Back to List Archive

Re: swish

From: Philip Mak <pmak(at)not-real.aaanime.net>
Date: Thu May 31 2001 - 14:59:09 GMT
On Thu, 31 May 2001, Bill Moseley wrote:

> So to answer your question, yes, it will be easy to modify the script to
> read from an external file.  But implementing that will be, as they say,
> left to the reader.

Well, at least the files I'm searching are plain text, so I don't have to
worry about HTML tags.

> >This way, people can use your example script no matter how the original
> >document is stored (text file, Berkeley DB, MySQL, etc.).
>
> Philip, are you indexing files in a MySQL database using -S prog?  If so,
> I'd like to see the script you are using.  There isn't an example yet in
> the swish distribution for indexing from a RDBMS.

Here you go.

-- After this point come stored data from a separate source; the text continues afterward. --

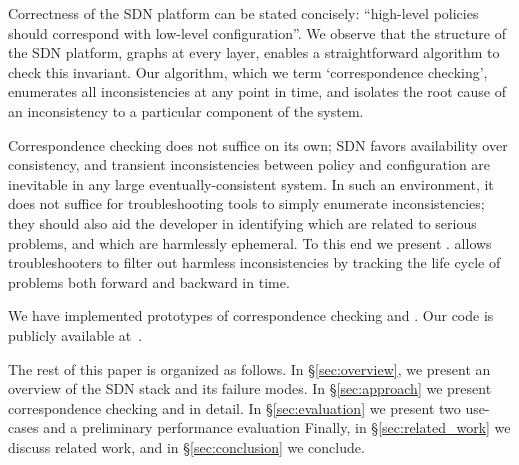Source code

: Correctness of the SDN platform can be stated concisely: ``high-level policies
should correspond with low-level configuration''. We observe that the structure
of the SDN platform, graphs at every layer, enables a straightforward
algorithm to check this invariant. Our algorithm, which we term
`correspondence checking',
enumerates all inconsistencies at any point in time, and isolates the
root cause of an inconsistency to a particular component of the system.

Correspondence checking does not suffice on its own; SDN
favors availability over consistency, and transient inconsistencies between
policy and configuration are inevitable in any large eventually-consistent
system.
In such an environment, it does not suffice for troubleshooting tools to
simply enumerate inconsistencies; they should also aid the developer
in identifying which are related to serious problems, and which are
harmlessly ephemeral. To this end we present \simulator.
\Simulator{} allows troubleshooters 
to filter out harmless inconsistencies by tracking the life cycle of problems 
both forward and backward in time.

We have implemented prototypes
of correspondence checking and \simulator{}. Our code is publicly available
at~\cite{github}.

The rest of this paper is organized as follows. In \S\ref{sec:overview},
we present an overview of the SDN stack and its failure modes.
In \S\ref{sec:approach} we present correspondence checking and
\simulator{} in detail. In \S\ref{sec:evaluation} we present
two use-cases and a preliminary performance evaluation
Finally, in \S\ref{sec:related_work} we discuss related work,
and in \S\ref{sec:conclusion} we conclude.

The attached sql.pl file is used in -S prog. It calls some
utility functions from db.pl as well: query() executes a MySQL query and
returns the statement handle, and encode() changes <>& to &lt;&gt;&amp; so
that it doesn't get messed up in XML.

sql.pl executes a SELECT query on MySQL and returns each file in XML
format (these are e-mail messages being indexed):

<from_name>Philip Mak</from_name>
<from_email>pmak@aaanime.net</from_email>
<subject>Hello</subject>
<message>Hello, world!</message>

from_name, from_email, subject and message are separately searchable
metanames.

Content-Length is a tricky part; if it's even off by one, the -S prog
thing will mess up of course.

Last-Mtime is used to store the date of the e-mail message.

Path-Name is used to store the "num" of the e-mail message (the primary
key in the MySQL table for the message). When I use swish to search, I get
back a list of "num"s which I can then use to query the MySQL database to
retrieve the whole message.

-Philip Mak (pmak@aaanime.net)

Received on Thu May 31 15:03:03 2001